[start]

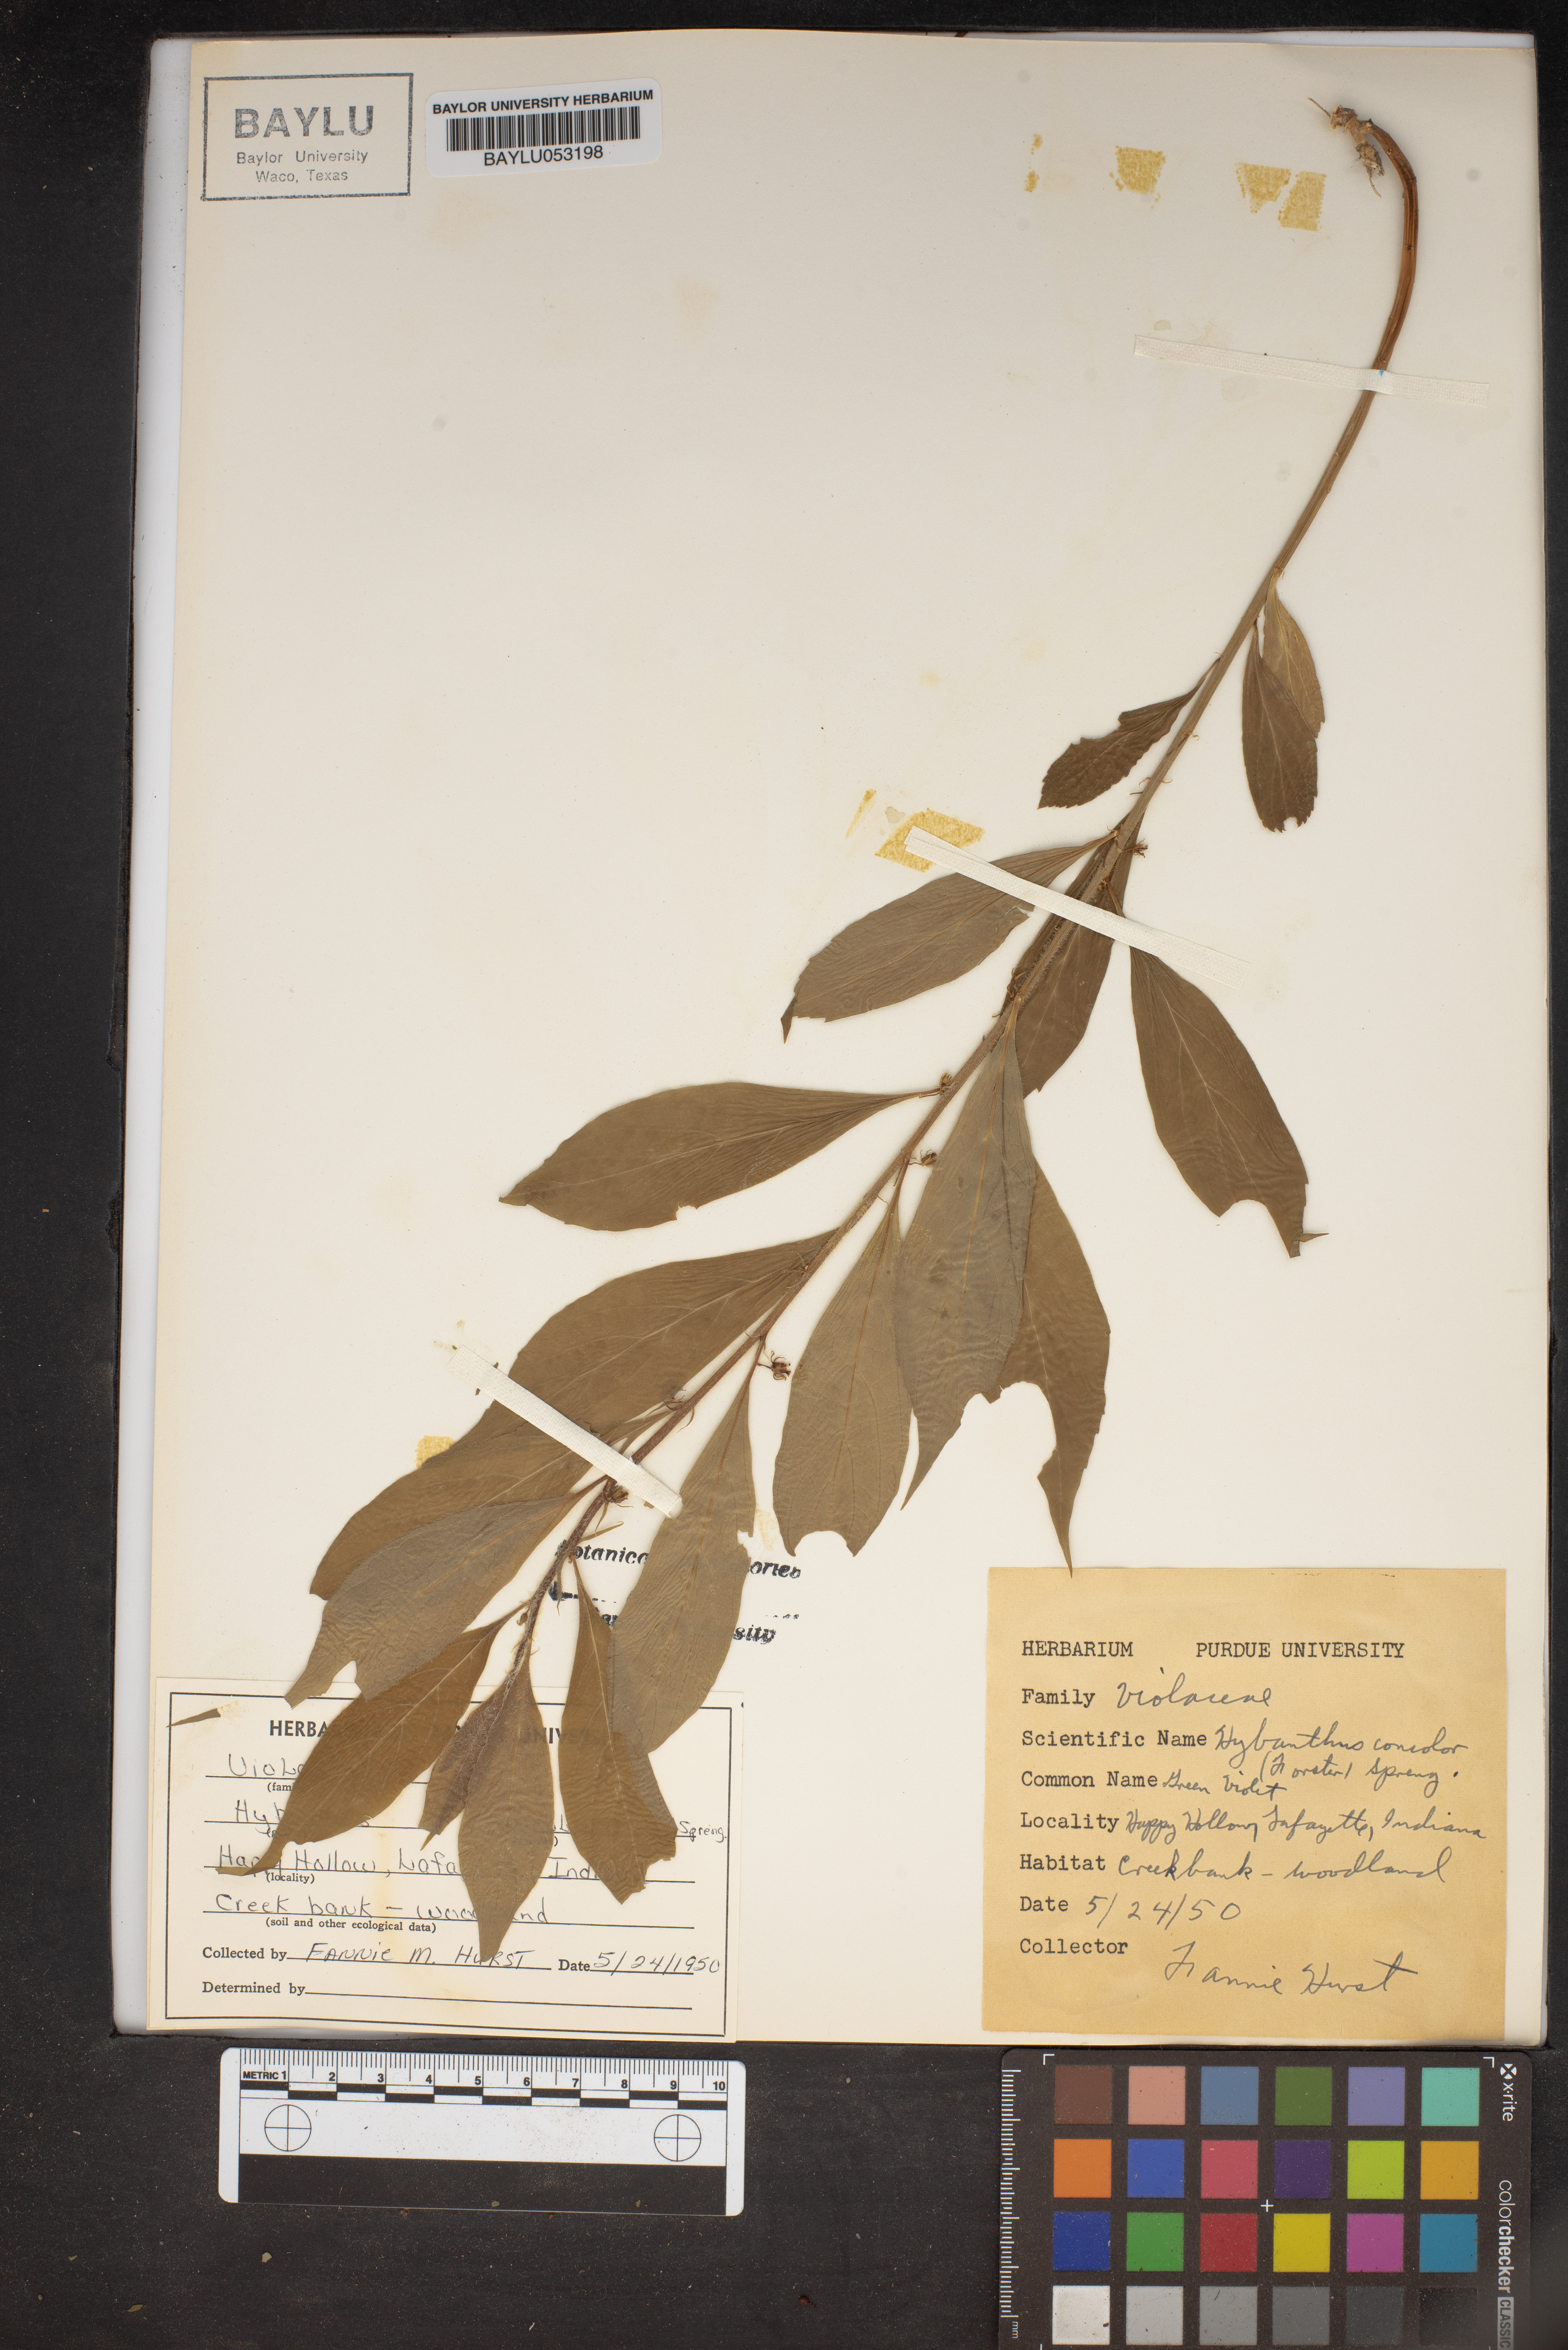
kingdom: Plantae
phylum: Tracheophyta
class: Magnoliopsida
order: Malpighiales
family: Violaceae
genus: Cubelium
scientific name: Cubelium concolor
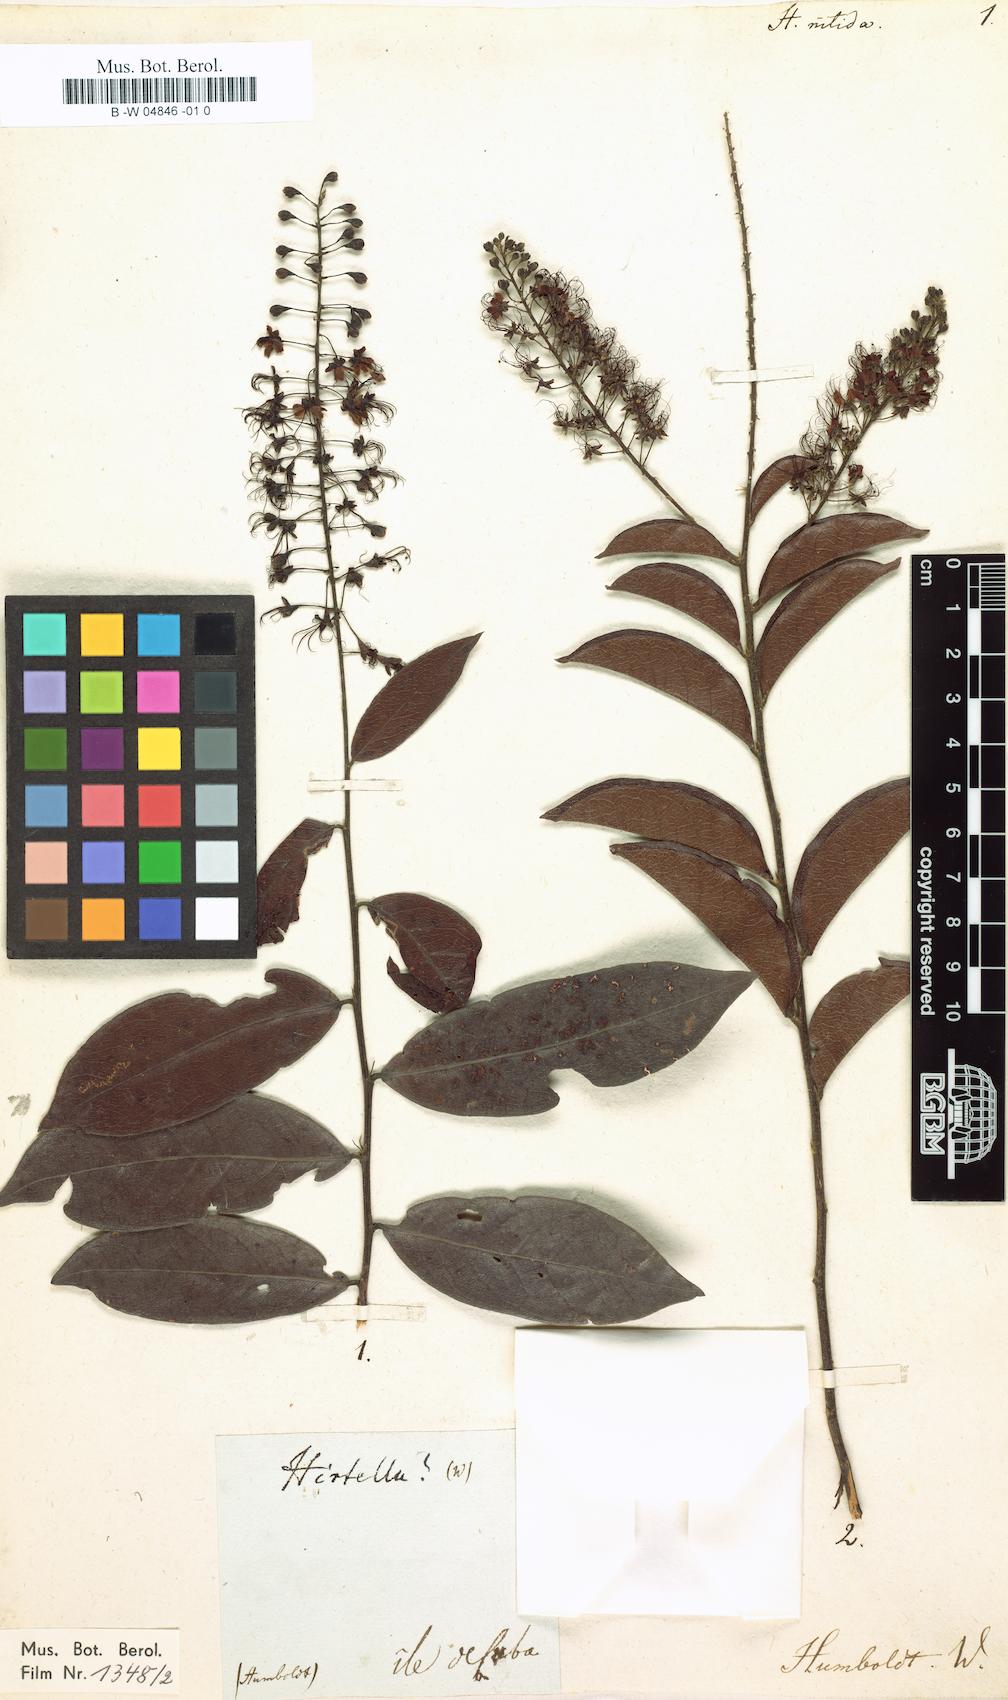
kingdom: Plantae
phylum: Tracheophyta
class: Magnoliopsida
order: Malpighiales
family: Chrysobalanaceae
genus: Hirtella
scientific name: Hirtella racemosa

[end]

Goal of the exercise
Please retype every line of the records above word for word, leaving out the pictures.

Complete answer
kingdom: Plantae
phylum: Tracheophyta
class: Magnoliopsida
order: Malpighiales
family: Violaceae
genus: Cubelium
scientific name: Cubelium concolor
kingdom: Plantae
phylum: Tracheophyta
class: Magnoliopsida
order: Malpighiales
family: Chrysobalanaceae
genus: Hirtella
scientific name: Hirtella racemosa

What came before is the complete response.